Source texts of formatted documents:
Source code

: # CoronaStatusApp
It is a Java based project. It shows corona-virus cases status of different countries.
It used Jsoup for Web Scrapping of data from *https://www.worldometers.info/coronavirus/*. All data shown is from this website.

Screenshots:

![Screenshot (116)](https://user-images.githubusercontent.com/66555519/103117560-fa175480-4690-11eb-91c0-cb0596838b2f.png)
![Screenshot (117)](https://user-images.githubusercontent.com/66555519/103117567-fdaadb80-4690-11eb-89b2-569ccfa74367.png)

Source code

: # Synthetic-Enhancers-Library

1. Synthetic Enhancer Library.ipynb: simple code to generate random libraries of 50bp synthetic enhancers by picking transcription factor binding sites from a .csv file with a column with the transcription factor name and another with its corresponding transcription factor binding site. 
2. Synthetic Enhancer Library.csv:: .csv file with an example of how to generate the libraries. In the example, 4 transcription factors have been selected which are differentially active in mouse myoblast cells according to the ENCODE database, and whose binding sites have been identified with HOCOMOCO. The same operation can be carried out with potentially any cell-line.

TASK OBJECTIVE:
Give the lines from the one containing "It used Jsoup" through the end of the entries again, exactly as written and with no other lines.

OUTPUT OF THE EXERCISE:
It used Jsoup for Web Scrapping of data from *https://www.worldometers.info/coronavirus/*. All data shown is from this website.

Screenshots:

![Screenshot (116)](https://user-images.githubusercontent.com/66555519/103117560-fa175480-4690-11eb-91c0-cb0596838b2f.png)
![Screenshot (117)](https://user-images.githubusercontent.com/66555519/103117567-fdaadb80-4690-11eb-89b2-569ccfa74367.png)

Source code

: # Synthetic-Enhancers-Library

1. Synthetic Enhancer Library.ipynb: simple code to generate random libraries of 50bp synthetic enhancers by picking transcription factor binding sites from a .csv file with a column with the transcription factor name and another with its corresponding transcription factor binding site. 
2. Synthetic Enhancer Library.csv:: .csv file with an example of how to generate the libraries. In the example, 4 transcription factors have been selected which are differentially active in mouse myoblast cells according to the ENCODE database, and whose binding sites have been identified with HOCOMOCO. The same operation can be carried out with potentially any cell-line.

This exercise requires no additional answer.